- PROBLEM TO SOLVE -
The answer must be an exact copy of the lines from the one with "#28, status: Em andamento -> Backlog" to the last line of the entries below, both included, and must contain no pictures.

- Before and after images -
---*---

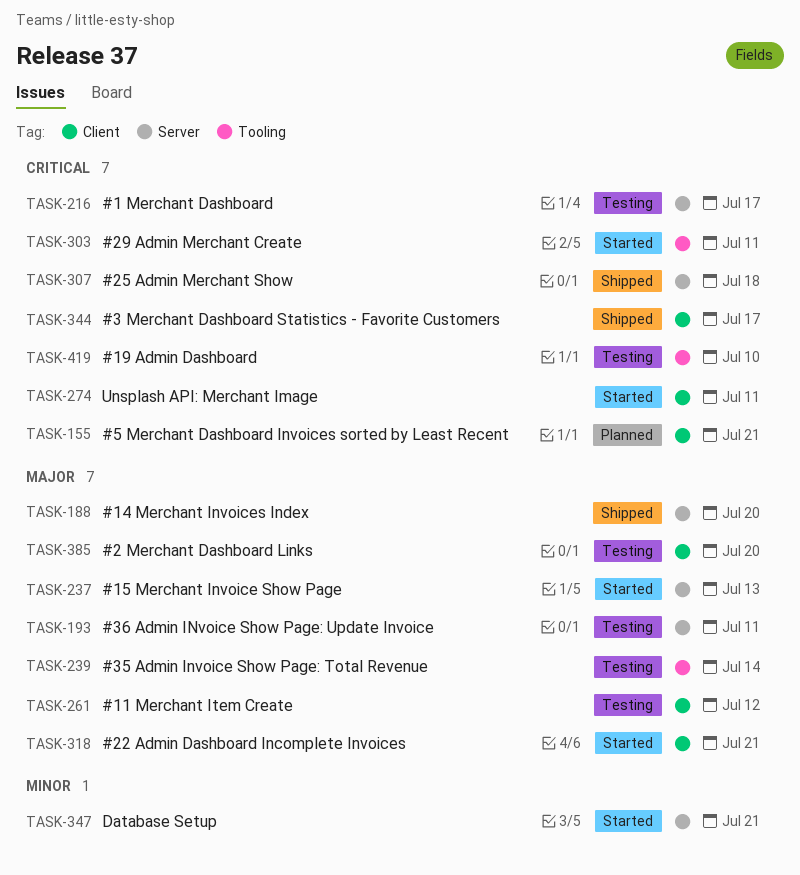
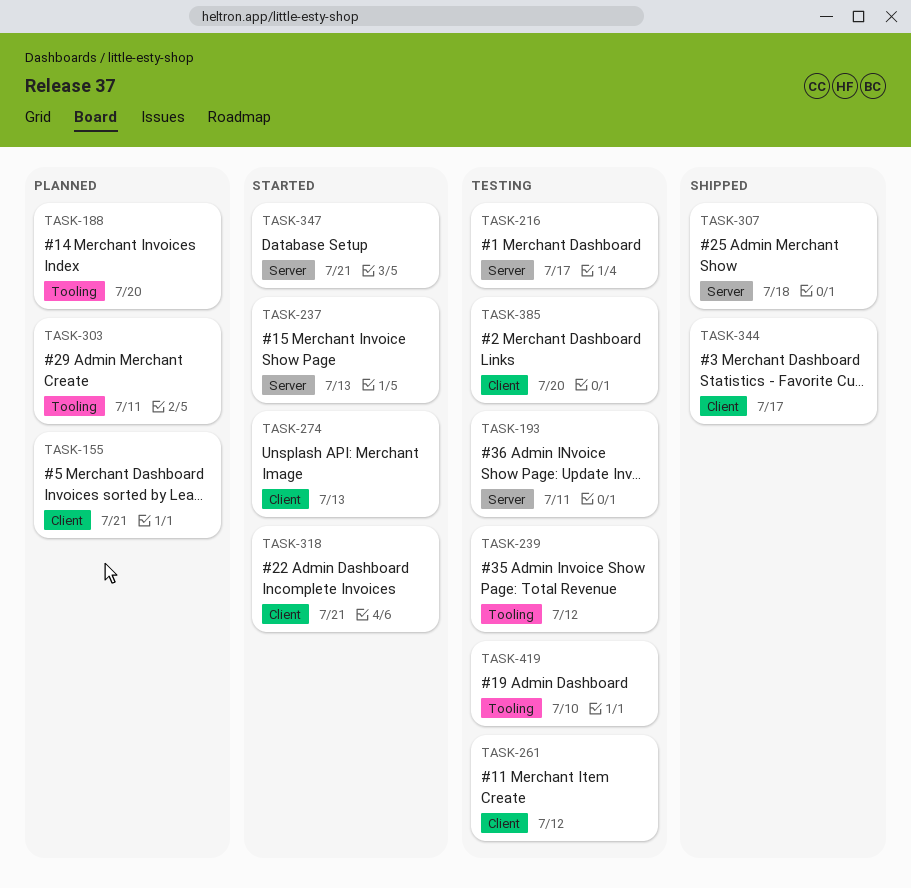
TASK-188, status: Shipped -> Planned
TASK-188, label: Server -> Tooling
TASK-239, due: Jul 14 -> Jul 12
TASK-274, due: Jul 11 -> Jul 13
TASK-303, status: Started -> Planned

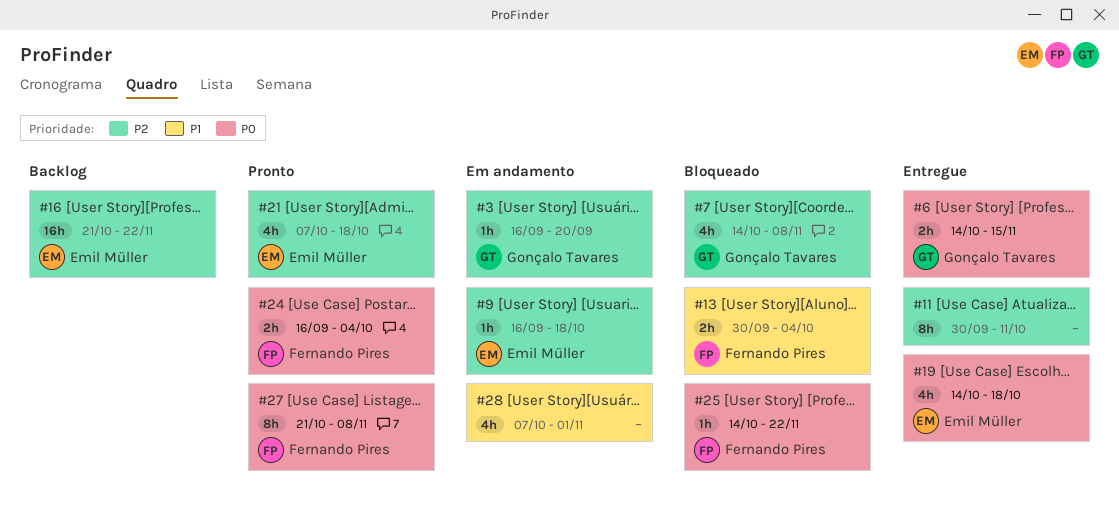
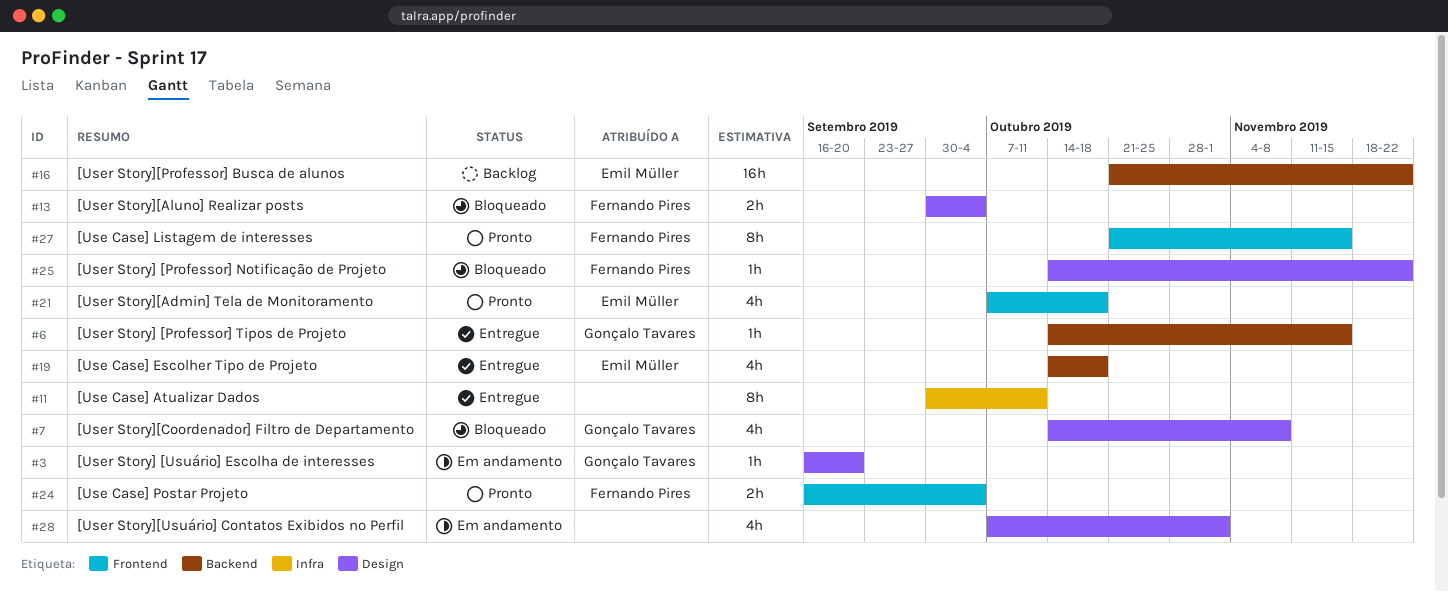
#6, estimate: 2h -> 1h
#9: present -> none
#27, due: Nov 8 -> Nov 15

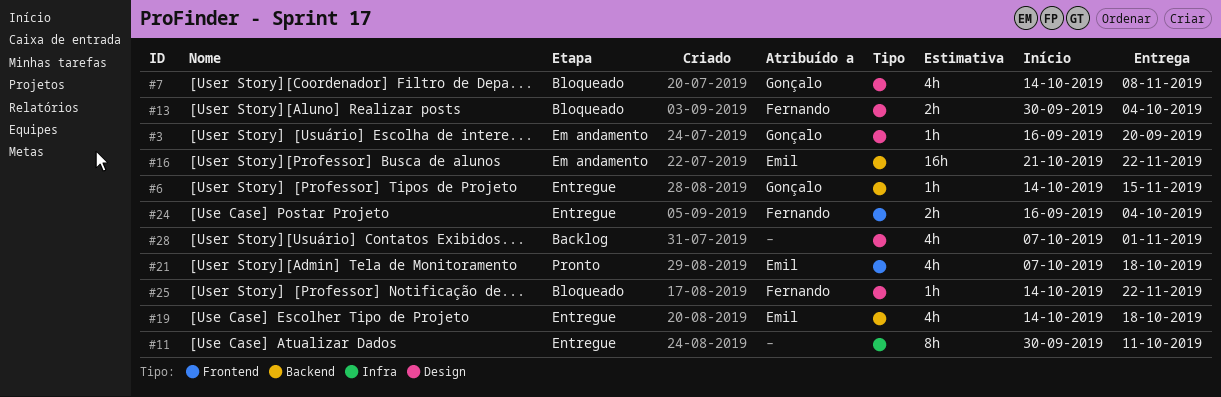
#16, status: Backlog -> Em andamento
#24, status: Pronto -> Entregue
#27: present -> none
#28, status: Em andamento -> Backlog

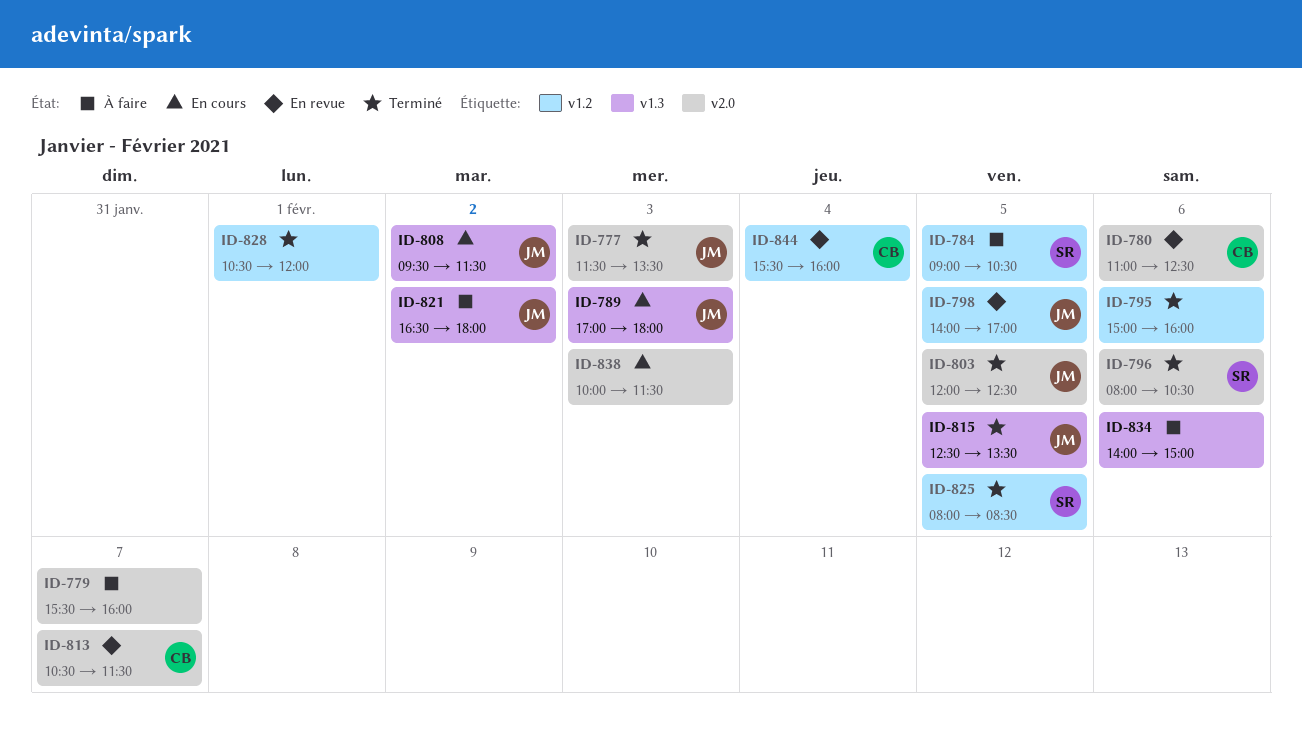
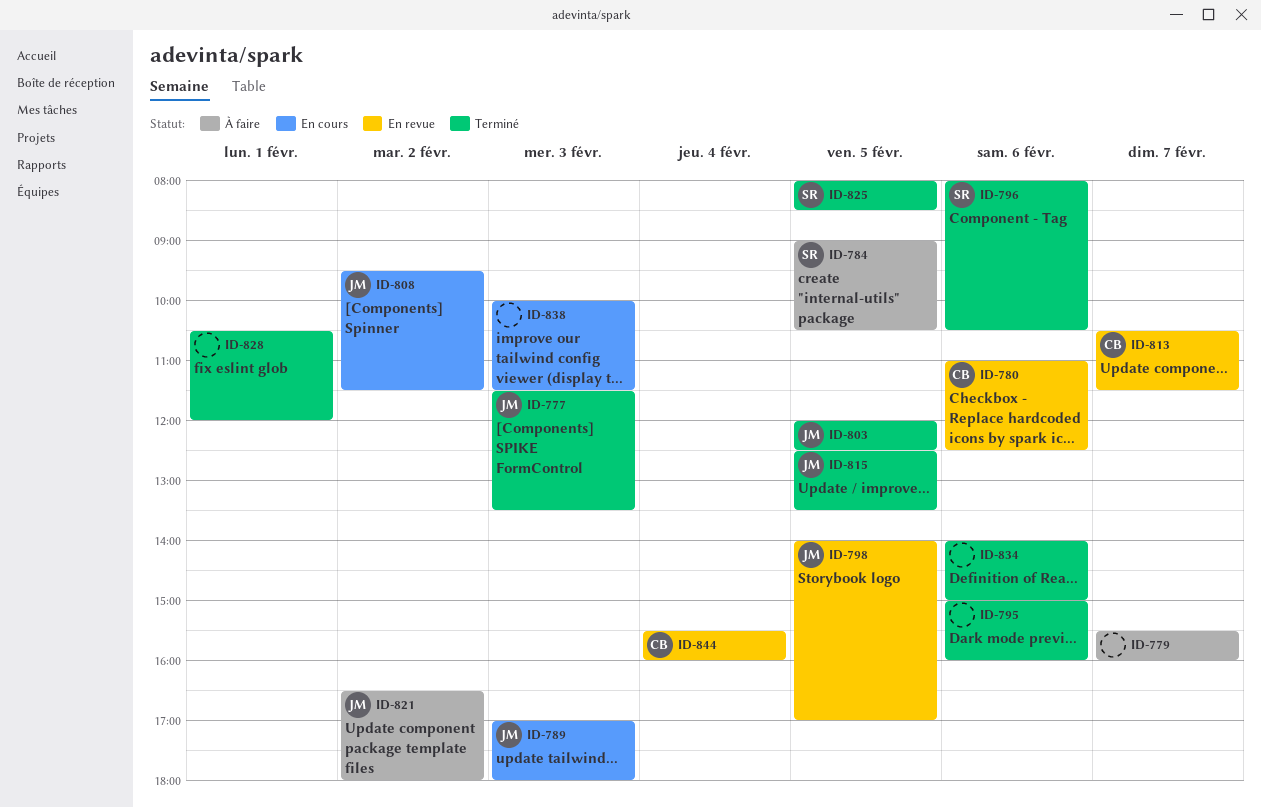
ID-834, status: À faire -> Terminé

---*---

- OUTPUT OF THE EXERCISE -
#28, status: Em andamento -> Backlog

ID-834, status: À faire -> Terminé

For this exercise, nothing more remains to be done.